Unless the tool is wrong, but I think it was generally marketed as a reliable source. In which case maybe someone can recommend a reliable one to test the vulnerability.
Tools usually just check CPUID and system configuration and don't actually test vulnerabilities. And not necessarily interpreting everything correctly. You can do that without running anything, just checking your OS updates and whether your CPU is out-of-order one, i.e. with speculative execution. N270 isn't and therefore isn't vulnerable.
If you want to truly test speculative vulnerabilities, compile this program: https://github.com/Eugnis/spectre-attack (EDIT: although this one probably won't work on N270, since it uses rdtscp, that it doesn't have, need to find version with just rdtsc)
No, the Xeon Phi "accelerators" are usable too, they are basically 486 cores on modern litography (to allow for higher density/clock speeds), with a vector unit attached to them. I don't know how hard it would be to boot linux on one though...

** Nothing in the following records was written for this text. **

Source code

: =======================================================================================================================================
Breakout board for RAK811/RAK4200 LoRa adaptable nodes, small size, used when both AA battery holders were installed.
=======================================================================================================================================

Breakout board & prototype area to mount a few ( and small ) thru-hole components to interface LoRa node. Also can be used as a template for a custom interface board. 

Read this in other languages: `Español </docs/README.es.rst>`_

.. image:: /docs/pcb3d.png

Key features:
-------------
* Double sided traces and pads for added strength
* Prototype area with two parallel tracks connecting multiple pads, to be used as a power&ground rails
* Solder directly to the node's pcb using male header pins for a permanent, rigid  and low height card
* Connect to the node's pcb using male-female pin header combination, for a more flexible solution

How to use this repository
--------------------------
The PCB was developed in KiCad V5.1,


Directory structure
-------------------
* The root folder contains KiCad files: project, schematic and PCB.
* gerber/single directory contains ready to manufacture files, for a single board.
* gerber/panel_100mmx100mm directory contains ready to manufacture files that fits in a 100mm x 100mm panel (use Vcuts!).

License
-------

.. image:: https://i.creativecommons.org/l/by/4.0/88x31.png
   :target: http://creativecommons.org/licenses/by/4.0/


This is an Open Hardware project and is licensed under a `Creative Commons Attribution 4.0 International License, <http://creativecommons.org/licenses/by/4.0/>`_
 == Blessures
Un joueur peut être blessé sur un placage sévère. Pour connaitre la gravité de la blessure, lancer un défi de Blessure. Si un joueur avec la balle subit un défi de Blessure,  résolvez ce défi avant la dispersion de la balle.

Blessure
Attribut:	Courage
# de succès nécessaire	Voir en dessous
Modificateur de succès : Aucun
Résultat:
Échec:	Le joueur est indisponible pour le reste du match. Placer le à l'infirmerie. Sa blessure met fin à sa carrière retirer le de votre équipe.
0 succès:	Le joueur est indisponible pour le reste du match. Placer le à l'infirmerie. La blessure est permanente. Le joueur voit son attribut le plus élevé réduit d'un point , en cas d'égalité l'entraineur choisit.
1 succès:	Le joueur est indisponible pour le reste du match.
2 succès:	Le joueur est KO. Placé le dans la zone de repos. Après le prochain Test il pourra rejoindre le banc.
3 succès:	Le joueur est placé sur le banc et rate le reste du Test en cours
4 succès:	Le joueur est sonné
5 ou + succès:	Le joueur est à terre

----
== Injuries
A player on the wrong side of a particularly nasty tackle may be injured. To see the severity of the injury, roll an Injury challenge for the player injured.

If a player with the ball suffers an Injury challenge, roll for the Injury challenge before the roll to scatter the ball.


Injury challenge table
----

This host system should be not much more than a PCIe root emulator though. This is the level one can get on an e.g. FPGA with custom logic, which implies that any attempts to insert hardware/firmware level attacks into the actual logic you care about is near impossible to do due to the low-level nature of the custom PCIe implementation.
So if you're using an Intel CPU today you'll just have to pick your poison.